### ABOUT THIS EXERCISE:
Convert the items below, everything from the line containing "left wrist: (860, 391, -7)" down to the line containing "left ankle: (877, 513, 9)", into a two-column CSV with columns named keypoint and position. Give one row per item, with each value in its own quoted field and any line breaks replaced by spaces.

### RECORDS SHOWN:
---
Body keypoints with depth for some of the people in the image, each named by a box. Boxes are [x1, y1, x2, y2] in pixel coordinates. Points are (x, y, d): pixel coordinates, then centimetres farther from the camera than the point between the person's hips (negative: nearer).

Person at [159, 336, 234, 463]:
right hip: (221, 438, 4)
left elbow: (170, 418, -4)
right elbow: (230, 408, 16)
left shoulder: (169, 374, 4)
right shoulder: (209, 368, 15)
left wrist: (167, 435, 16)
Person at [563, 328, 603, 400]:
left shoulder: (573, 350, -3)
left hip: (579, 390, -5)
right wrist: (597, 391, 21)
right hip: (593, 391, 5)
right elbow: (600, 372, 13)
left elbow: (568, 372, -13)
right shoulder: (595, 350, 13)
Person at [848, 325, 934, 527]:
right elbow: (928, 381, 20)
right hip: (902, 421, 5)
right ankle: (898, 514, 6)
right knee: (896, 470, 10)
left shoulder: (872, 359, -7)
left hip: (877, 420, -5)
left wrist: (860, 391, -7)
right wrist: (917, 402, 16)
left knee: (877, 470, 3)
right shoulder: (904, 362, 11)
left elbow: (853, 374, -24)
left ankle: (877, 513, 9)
---
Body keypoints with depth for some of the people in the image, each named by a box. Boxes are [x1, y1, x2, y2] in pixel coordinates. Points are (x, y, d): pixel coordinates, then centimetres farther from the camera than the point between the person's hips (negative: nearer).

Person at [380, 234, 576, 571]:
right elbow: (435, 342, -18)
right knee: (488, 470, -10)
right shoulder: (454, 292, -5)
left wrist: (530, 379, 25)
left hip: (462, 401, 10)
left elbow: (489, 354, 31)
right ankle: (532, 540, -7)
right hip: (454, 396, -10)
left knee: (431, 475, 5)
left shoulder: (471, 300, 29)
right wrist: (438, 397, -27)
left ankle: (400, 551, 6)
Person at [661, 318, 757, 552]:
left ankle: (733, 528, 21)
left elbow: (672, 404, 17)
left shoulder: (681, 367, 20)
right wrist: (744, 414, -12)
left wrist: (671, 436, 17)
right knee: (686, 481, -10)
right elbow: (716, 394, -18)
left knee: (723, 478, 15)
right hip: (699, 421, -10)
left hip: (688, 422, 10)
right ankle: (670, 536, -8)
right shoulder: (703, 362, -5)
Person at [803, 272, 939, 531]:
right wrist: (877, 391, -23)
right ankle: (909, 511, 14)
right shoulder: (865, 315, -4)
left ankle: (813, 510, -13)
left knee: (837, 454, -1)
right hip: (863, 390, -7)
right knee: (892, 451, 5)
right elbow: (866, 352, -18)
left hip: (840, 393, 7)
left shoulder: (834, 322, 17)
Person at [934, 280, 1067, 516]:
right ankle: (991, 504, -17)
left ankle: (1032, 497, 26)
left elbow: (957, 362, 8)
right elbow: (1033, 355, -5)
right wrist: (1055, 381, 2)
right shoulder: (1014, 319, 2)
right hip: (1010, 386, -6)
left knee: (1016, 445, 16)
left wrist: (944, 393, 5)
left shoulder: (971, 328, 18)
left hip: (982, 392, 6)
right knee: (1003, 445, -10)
---
### RESPONSE TO THE TASK:
keypoint,position
"left wrist:","(860, 391, -7)"
"right wrist:","(917, 402, 16)"
"left knee:","(877, 470, 3)"
"right shoulder:","(904, 362, 11)"
"left elbow:","(853, 374, -24)"
"left ankle:","(877, 513, 9)"